Tuesday, February 10, 2015

ID Fraud, Taxes and Doctors, Oh My!

   I did a series of posts last year on the problem of ID Fraud.  This is an ongoing issue, certainly because organizations struggle to protect information, there are cyber attackers out there, and also individuals don't often take steps to protect their own information.

   The bottom line is that your personal information, primarily your financial information, has tangible dollar value to a cyber attacker.

   We usually think about credit card fraud or maybe bank account fraud as the results of these kinds of data breaches.  But in this post and the next I'd like to talk about two other scenarios that have happened, are happening... and you need to be aware.

   It's that wonderful time of year again in the US.  Crisp weather, snow (most places), the days are starting to get a bit longer... and it's the beginning of tax filing season.

   Imagine you are doing your civic duty, filling out and filing your tax return.  You send it in to the IRS, only to find out that "you" already filed your return and "you' have already received your rather sizable refund - surprise!
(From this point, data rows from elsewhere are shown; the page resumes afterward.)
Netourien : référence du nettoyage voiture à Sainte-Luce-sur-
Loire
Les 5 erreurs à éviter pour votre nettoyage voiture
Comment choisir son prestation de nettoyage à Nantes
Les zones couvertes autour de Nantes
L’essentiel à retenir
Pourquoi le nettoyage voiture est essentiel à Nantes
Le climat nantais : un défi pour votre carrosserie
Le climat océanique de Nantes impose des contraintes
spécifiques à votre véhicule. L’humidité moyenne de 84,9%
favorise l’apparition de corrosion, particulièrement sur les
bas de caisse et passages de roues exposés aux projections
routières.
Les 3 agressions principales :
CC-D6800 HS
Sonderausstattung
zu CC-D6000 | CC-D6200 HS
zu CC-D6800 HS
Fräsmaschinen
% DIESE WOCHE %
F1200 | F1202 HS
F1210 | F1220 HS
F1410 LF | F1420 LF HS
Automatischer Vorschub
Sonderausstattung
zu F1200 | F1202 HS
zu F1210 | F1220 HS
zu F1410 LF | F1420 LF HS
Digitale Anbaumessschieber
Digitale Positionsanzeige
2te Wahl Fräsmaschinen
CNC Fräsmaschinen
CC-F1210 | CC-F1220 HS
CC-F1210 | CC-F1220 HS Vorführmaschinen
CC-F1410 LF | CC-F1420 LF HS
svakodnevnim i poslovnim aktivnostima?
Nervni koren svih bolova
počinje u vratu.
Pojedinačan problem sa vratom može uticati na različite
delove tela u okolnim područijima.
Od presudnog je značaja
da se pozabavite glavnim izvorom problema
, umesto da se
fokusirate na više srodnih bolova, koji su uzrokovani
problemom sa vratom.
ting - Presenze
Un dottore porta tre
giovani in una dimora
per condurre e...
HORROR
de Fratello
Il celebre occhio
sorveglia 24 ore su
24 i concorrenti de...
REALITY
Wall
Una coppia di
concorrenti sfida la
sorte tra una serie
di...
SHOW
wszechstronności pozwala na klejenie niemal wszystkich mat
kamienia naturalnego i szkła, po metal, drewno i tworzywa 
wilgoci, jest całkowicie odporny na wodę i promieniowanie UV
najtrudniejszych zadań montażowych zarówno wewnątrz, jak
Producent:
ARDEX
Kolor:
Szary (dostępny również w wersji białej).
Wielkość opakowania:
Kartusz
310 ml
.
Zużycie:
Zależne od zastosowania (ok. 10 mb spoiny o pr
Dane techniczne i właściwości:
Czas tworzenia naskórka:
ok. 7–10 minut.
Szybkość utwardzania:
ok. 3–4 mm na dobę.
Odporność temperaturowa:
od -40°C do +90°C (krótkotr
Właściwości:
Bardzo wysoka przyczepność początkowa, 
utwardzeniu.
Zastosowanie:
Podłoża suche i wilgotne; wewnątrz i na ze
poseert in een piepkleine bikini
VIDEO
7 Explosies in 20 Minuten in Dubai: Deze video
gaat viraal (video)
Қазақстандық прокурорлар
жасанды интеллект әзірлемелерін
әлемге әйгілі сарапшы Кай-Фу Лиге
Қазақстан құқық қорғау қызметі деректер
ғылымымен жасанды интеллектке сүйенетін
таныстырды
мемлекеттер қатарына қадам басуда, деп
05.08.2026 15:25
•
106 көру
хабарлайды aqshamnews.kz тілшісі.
   Unfortunately, this has happened.  And, as we've discussed in the past, these attackers are smart.  This is a business.  They need to be able to maximize profits because there is a limited timeframe in which to commit the crime.  So they need to attack a sub-population who:
  1. makes good money;
  2. might have many deductions;
  3. might have complex returns, and;
  4. for whom a large refund might not raise red flags.
   How about... Doctors!

   And, just as I finishing writing this article, we have new news out about tax fraud this year!  Reports say this is connected with Turbo Tax software, but it is more likely that scammers got people's info through other means and filed the fraudulent returns.  Maybe Turbo Tax is just the scammers software of choice! :-)

   As always, we want to talk about what you can do.

   In addition to the steps outlined in these previous blog posts, here is the IRS Guide on Identity Theft.  The IRS guide and my previous tips talk about not only what you should do if you are a victim, but tips to avoid the problem in the first place including:
  • protecting your personal information, primarily your social security number
  • don't click on links sent to you via email or in social media - type the link in yourself or do a search
  • use link rating applications like Web Of Trust (WOT)
  • don't give our your personal information via web, email, phone unless you can positively identify the person on the other end
  • review your bills, credit record and other information that might provide early warning of a problem.
   Have you been the victim of tax-related ID Fraud?  Do you have any additional tips to share?